§ Your goal:
Turn the part of the listing that opens with the line containing "Ажлын байран дах" and closes with the line containing "Klager til Planklagenævnet" into a numbered list. Include both of those lines and leave out any blank lines.

§ Exercise input:
+ + + +
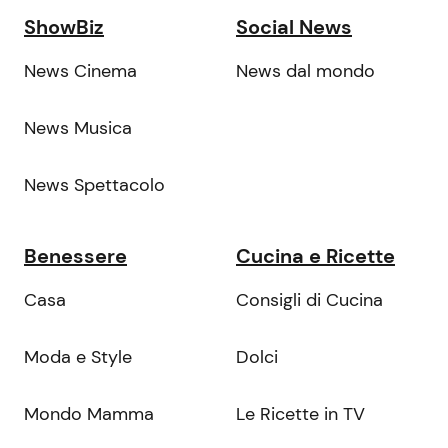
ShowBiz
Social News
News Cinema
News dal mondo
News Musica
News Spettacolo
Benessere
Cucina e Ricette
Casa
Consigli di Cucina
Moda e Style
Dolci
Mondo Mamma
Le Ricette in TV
+ + + +
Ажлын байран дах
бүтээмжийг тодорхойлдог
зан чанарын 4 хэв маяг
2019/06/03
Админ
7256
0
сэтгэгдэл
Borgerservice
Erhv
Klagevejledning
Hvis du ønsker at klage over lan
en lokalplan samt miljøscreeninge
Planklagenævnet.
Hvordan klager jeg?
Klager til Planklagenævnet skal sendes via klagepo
+ + + +
§ Response to the task:
1. Ажлын байран дах
2. бүтээмжийг тодорхойлдог
3. зан чанарын 4 хэв маяг
4. 2019/06/03
5. Админ
6. 7256
7. 0
8. сэтгэгдэл
9. Borgerservice
10. Erhv
11. Klagevejledning
12. Hvis du ønsker at klage over lan
13. en lokalplan samt miljøscreeninge
14. Planklagenævnet.
15. Hvordan klager jeg?
16. Klager til Planklagenævnet skal sendes via klagepo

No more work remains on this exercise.